I recommend sticking with it to the end. The dark matter/dark energy chapters are fascinating - could have expanded that to the whole book and I would have been happy. Otherwise, it's definitely not for the total science novice but I had enough physics and chemistry background to grasp most of the concepts. Really interesting but I know I won't remember most of it.
THIS is how you write a technical book to reach the masses. Tyson goes deep where necessary and only highlights the rest to connect the dots.
Condensed, focused, and to the point, this book is a very fast read given the technical nature of the topics.
I highly recommend this book to people like me: curious and interested, intelligent (somewhat) and reasonably well-educated, but not an astrophysicist or anything like one. My only gripe is that other reviews had me expecting something more marvelous; this is good but not marvelous.
Also, I find Tyson's philosophy to be sweet but naïve. The whole, “The universe is so big, we must be nice to each other,” as much as I agree with it, is unmoving. Since according to the materialist philosophy the author and non-theists in general espouse, there is no ultimate meaning to existence itself, no purpose to life, the universe, or anything, there is no authority or reason for choosing a way of going through life (being nice or nasty, for instance) other than what one happens to prefer. So Tyson prefers a nice approach. I am very glad he does. But I don't know why, if he is right about the meaninglessness of everything, anybody else should care.
Anyway, I'm being a philosophical grouch. Don't let my grouchiness spoil a good book for you. Read it. Enjoy it. Learn from it. See the world with bigger eyes, or see a bigger world with the same old eyes.

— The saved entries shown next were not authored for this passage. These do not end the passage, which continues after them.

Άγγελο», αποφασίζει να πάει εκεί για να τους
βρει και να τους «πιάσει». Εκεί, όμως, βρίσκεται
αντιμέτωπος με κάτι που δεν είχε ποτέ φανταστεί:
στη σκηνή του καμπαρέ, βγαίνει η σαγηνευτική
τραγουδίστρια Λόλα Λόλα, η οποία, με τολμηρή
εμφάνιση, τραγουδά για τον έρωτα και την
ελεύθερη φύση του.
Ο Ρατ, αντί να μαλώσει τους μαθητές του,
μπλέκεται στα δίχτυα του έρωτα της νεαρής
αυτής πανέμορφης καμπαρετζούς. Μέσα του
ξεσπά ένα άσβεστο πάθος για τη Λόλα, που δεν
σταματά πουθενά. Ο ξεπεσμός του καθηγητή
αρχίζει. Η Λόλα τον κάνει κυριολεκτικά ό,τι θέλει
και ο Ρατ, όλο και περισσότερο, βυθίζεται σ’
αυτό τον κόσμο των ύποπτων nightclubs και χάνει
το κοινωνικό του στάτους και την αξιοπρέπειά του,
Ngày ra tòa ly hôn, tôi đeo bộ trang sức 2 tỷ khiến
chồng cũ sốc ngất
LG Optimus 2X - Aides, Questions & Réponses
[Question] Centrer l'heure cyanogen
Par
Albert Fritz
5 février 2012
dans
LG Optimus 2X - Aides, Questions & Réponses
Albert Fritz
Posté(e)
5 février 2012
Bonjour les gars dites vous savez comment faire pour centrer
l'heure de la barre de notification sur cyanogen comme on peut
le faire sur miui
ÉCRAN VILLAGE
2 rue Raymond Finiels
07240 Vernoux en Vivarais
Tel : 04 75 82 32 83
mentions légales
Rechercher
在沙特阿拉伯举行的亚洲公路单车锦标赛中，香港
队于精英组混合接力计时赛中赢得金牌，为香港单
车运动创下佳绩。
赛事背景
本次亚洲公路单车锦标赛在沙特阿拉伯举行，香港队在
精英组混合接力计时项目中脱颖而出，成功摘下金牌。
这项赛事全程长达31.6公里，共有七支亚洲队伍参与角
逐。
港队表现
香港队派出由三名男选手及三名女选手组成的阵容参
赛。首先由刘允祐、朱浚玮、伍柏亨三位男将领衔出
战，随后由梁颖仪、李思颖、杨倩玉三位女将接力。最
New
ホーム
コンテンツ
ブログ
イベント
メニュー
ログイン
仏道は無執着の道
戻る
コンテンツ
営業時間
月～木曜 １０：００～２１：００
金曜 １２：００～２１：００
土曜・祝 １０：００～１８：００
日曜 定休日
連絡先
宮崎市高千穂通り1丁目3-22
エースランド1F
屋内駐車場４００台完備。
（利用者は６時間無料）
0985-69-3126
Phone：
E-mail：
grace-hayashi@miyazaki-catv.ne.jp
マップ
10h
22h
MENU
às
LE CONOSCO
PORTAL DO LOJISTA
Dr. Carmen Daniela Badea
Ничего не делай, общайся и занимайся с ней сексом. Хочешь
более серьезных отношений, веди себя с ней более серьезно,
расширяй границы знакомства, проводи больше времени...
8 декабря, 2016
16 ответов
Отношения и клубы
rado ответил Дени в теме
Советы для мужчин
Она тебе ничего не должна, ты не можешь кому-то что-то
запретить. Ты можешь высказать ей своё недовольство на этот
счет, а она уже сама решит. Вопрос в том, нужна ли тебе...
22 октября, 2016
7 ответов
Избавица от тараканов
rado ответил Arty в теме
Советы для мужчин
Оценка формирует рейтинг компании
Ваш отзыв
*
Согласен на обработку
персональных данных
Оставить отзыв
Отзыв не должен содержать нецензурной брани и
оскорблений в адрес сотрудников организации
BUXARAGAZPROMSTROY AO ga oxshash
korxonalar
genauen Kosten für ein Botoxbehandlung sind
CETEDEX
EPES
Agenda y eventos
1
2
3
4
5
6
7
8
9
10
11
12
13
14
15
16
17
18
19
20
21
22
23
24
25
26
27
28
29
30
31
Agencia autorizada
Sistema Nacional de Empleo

A great little introduction to astrophysics. in a gentle and thoughtful way talks about the world, the universe and everything (related to it in astronomical way). Neil's style is great as always and it's not a difficult read either.

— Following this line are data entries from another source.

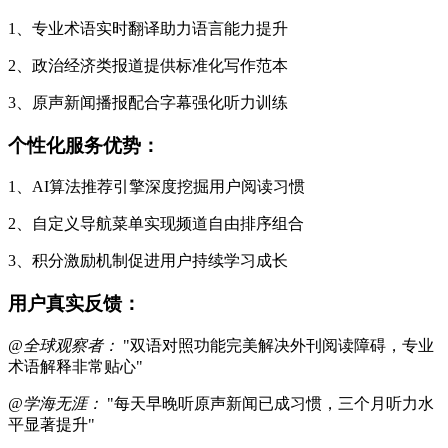
1、专业术语实时翻译助力语言能力提升
2、政治经济类报道提供标准化写作范本
3、原声新闻播报配合字幕强化听力训练
个性化服务优势：
1、AI算法推荐引擎深度挖掘用户阅读习惯
2、自定义导航菜单实现频道自由排序组合
3、积分激励机制促进用户持续学习成长
用户真实反馈：
@全球观察者：
"双语对照功能完美解决外刊阅读障碍，专业
术语解释非常贴心"
@学海无涯：
"每天早晚听原声新闻已成习惯，三个月听力水
平显著提升"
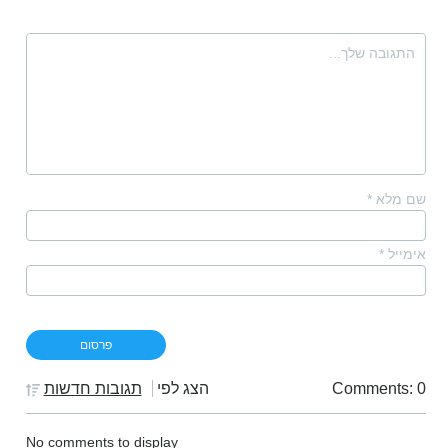
שם מלא
*
אימייל
*
Comments: 0
הצג לפי
תגובות חדשות
No comments to display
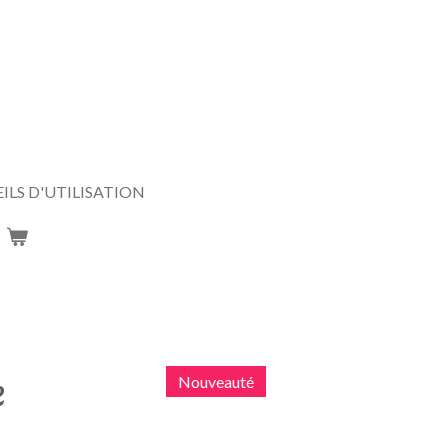
ILS D'UTILISATION
e
Nouveauté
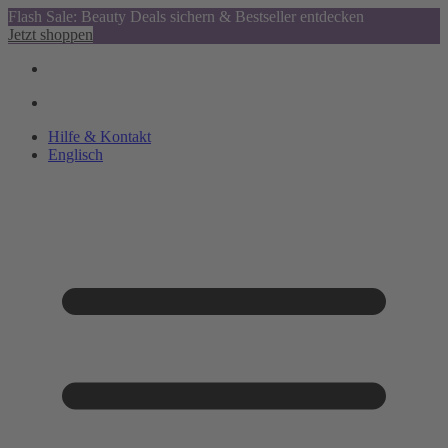
Flash Sale: Beauty Deals sichern & Bestseller entdecken
Jetzt shoppen
Hilfe & Kontakt
Englisch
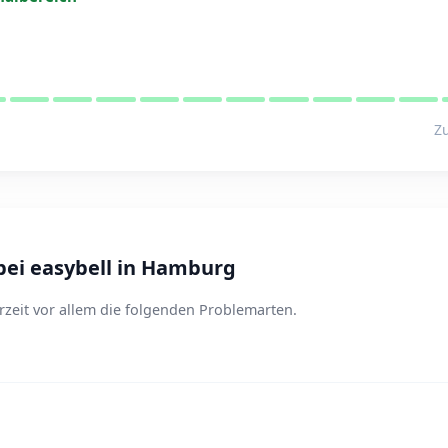
Zu
ei easybell in Hamburg
zeit vor allem die folgenden Problemarten.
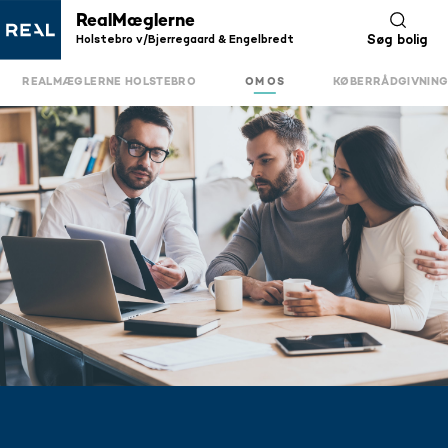
RealMæglerne
Holstebro v/Bjerregaard & Engelbredt
Søg bolig
REALMÆGLERNE HOLSTEBRO
OM OS
KØBERRÅDGIVNIN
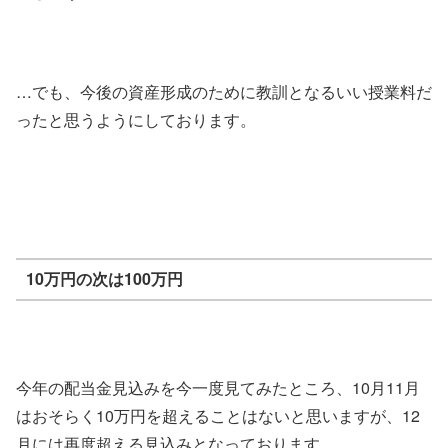
…でも、今後の資産形成のために教訓となるいい授業料だ
ったと思うようにしております。
10万円の次は100万円
今年の配当金見込みを今一度見てみたところ、10月11月
はおそらく10万円を超えることはないと思いますが、12
月には再度超える見込みとなっております。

To read about something that took 13 billion years in a hurry almost seems like a travesty. I wouldn't say that now I have unlocked the secrets of the universe. Far from it. But Tyson goes the extra light year to make it somewhat understandable and I think I may have made a slight dent in my universe. I recall trying to read Hawking's A Brief History of Time and by the time I finished Chapter 1, I was gasping for breath. Contrastingly, ...in a Hurry is more patient with you but I freely admit going back couple of paragraphs to re-read what I thought I understood but hadn't.

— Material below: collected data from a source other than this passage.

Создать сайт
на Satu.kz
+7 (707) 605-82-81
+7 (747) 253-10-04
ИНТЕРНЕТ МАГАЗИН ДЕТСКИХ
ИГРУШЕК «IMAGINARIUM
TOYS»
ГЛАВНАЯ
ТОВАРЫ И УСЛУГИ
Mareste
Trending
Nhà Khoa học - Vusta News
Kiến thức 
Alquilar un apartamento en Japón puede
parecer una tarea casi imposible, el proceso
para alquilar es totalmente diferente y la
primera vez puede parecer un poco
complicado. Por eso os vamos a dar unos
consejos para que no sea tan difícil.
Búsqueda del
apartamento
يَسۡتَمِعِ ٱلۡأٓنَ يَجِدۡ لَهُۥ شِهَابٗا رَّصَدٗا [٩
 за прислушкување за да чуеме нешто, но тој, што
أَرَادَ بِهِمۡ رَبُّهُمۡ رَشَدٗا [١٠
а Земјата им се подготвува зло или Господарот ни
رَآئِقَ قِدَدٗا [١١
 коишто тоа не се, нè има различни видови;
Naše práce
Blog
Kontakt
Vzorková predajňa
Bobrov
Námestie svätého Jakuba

There's plenty to learn in this short tome especially about the latest strides in discovery and how Einstein really was a genius and justifies all the hype around him. But at the same time, I feel as if physics is keenly awaiting its next Newton or Einstein to explain so much that still remains unexplained. As Durant once said, education is a gradual discovery of your ignorance is so apt when we look up to the skies and look beyond every year.
As far as the solar eclipse on Monday is concerned, did you know that it's such a unique phenomenon just because of this fact - “The Moon is about 400 times smaller than the Sun, but it also just happens to be about 400 times closer. The result is that from Earth, they appear to be the same size.” Mind blown.